Perché i compensi vengono decurtati
Le motivazioni delle decurtazioni apportate dai vari magistrati sono impossibili da ricondurre ad un unico vulnus giuridico: alcuni invocano la pluralità di incarichi ad un unico consulente, e quindi la necessità di rideterminare tutte le liquidazioni ai fini dell’economia processuale (senza considerare che essa dipende proprio dall’esiguo numero di consulenti disponibili e preparati), altri ritengono che l’attività sia svolta in maniera meccanica senza bisogno di particolari specializzazioni, altri ancora decurtano suggerendo al consulente di fare ricorso per veder riconosciute le proprie ragioni.
Eppure, a riguardo le norme sono chiarissime: il Ministero di Giustizia ha chiarito con una circolare già nel 2006 che la pluralità di incarichi non è motivo legittimo di decurtazione delle vacazioni. Il consulente è un libero professionista ed in molti casi una ditta con dipendenti: sarebbe antieconomico impegnare per un solo “caso” un’intera azienda per diversi mesi al prezzo di 32 euro giornalieri lordi, allo scopo di fornire consulenza informatica su decine e decine di dispositivi di cui spesso bisogna anche eseguire l’analisi investigativa dei contenuti. E l’analisi investigativa comporta la “digestione” di centinaia di migliaia di documenti e foto, centinaia di migliaia di video, centinaia di migliaia di messaggi testuali e audio da trascrivere: tutti elementi che non sempre è possibile esaminare attraverso l’uso di parole chiave e che sempre più spesso vanno analizzati uno per uno nella loro interezza se si vuole fare un “lavoro a regola d’arte”.
Le norme sono chiarissime anche in tema di tariffe, per quanto siano esigue (artt. 50 e ss. DPR 115/2002) e riguardo all’esiguità del compenso si è espressa più volte la Corte Costituzionale (sentenze n. 102/2021 e 192/2015), sollecitando il Legislatore ad una revisione organica delle spese di Giustizia.

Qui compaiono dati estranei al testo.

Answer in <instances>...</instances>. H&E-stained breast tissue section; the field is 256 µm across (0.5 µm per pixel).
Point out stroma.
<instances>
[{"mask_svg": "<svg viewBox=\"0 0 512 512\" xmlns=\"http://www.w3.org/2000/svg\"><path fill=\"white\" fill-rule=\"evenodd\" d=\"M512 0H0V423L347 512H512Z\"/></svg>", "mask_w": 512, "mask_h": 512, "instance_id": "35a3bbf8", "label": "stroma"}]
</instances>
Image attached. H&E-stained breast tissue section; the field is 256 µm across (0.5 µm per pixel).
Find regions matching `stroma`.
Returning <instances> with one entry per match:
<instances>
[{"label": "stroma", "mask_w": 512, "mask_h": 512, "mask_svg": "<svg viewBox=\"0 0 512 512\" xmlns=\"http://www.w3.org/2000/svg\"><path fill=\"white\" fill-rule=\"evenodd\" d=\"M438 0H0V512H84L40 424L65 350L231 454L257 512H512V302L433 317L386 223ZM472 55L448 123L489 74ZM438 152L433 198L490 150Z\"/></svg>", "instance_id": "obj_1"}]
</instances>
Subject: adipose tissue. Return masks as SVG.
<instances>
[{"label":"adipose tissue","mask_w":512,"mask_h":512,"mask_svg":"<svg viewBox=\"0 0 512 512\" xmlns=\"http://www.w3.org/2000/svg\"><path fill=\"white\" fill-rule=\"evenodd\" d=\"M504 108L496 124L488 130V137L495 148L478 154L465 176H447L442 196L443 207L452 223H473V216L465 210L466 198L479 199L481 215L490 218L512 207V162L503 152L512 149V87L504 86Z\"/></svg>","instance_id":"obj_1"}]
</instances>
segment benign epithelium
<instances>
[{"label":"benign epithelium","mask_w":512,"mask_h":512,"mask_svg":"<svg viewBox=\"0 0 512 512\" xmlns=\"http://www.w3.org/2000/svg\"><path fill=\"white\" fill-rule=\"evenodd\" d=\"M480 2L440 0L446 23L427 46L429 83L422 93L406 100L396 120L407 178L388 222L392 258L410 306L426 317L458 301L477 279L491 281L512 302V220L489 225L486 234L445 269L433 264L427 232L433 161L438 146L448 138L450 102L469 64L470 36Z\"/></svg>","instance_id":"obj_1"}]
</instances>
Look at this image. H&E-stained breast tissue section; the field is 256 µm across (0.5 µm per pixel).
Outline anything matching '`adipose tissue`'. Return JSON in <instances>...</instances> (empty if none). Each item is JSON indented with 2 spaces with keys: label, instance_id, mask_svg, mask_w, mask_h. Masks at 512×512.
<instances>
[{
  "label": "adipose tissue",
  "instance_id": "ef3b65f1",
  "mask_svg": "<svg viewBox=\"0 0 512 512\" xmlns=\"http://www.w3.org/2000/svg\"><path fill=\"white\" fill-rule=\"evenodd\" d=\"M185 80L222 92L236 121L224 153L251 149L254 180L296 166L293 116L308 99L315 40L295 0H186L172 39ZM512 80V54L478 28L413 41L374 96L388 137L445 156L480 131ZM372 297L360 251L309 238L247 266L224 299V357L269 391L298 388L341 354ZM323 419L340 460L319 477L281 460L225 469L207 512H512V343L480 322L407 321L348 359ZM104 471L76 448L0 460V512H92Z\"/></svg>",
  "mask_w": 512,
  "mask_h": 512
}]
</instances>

Informatici forensi, possibili soluzioni
L’unica arma a disposizione del consulente, in questo momento, è quella del ricorso avverso la liquidazione operata dal P.M. ai sensi dell’art. 15 del D.Lgs. 150/2011: strada che spesso da soddisfazioni ma che allunga ulteriormente i tempi di liquidazione e non risolve il problema di base ossia l’oggettiva inadeguatezza delle tariffe riconosciute dal Testo Unico.
Va detto però che risulta difficile, in un sistema siffatto, trovare soluzioni di facile applicazione in quanto è evidente che sarebbe necessaria una riforma strutturale: un sistema che prevede il pagamento di pochi euro lordi all’ora, incurante del tipo di attività, della natura delle competenze necessarie, delle qualifiche del professionista che opera, dell’esito delle attività stesse e di qualunque altro parametro, è un sistema livellato verso il basso.
Eppure, si tratta della Giustizia. Non esiste meritocrazia, non esiste il riconoscimento delle competenze, non esiste il concetto di valore né di esperienza riconosciuta o requisiti minimi per l’esercizio della professione, tutti elementi invece auspicati dalla stessa Corte Costituzionale al fine di “assicurare un livello di precisione tecnica e di attendibilità dei risultati delle indagini confacente alla complessità della materia e alla delicatezza degli interessi coinvolti” (cfr di nuovo Corte Cost. n. 102/2021). Alcune Procure, autonomamente, hanno approvato dei tariffari interni per le operazioni di acquisizione forense: un passo importante di riconoscimento che ha “sbloccato” alcune fasi del lavoro. Tuttavia nulla ancora è stato definito per regolamentare e tariffare la fase di “analisi investigativa”, elemento essenziale che spesso la Polizia Giudiziaria, per carenza di mezzi tecnologici e tempi/uomo, non riesce ad eseguire in autonomia.
Serve un confronto politico
Sarebbe quanto mai importante avviare un confronto a livello politico, coinvolgendo tutti i cosiddetti stakeholder, al fine di raccogliere puntualmente le criticità, le possibili soluzioni, i compromessi, e i suggerimenti utili a definire un percorso normativo che possa finalmente consentire di superare l’impasse attuale. Impasse che, non lo si dimentichi, riguarda tutti i professionisti che lavorano per la Giustizia.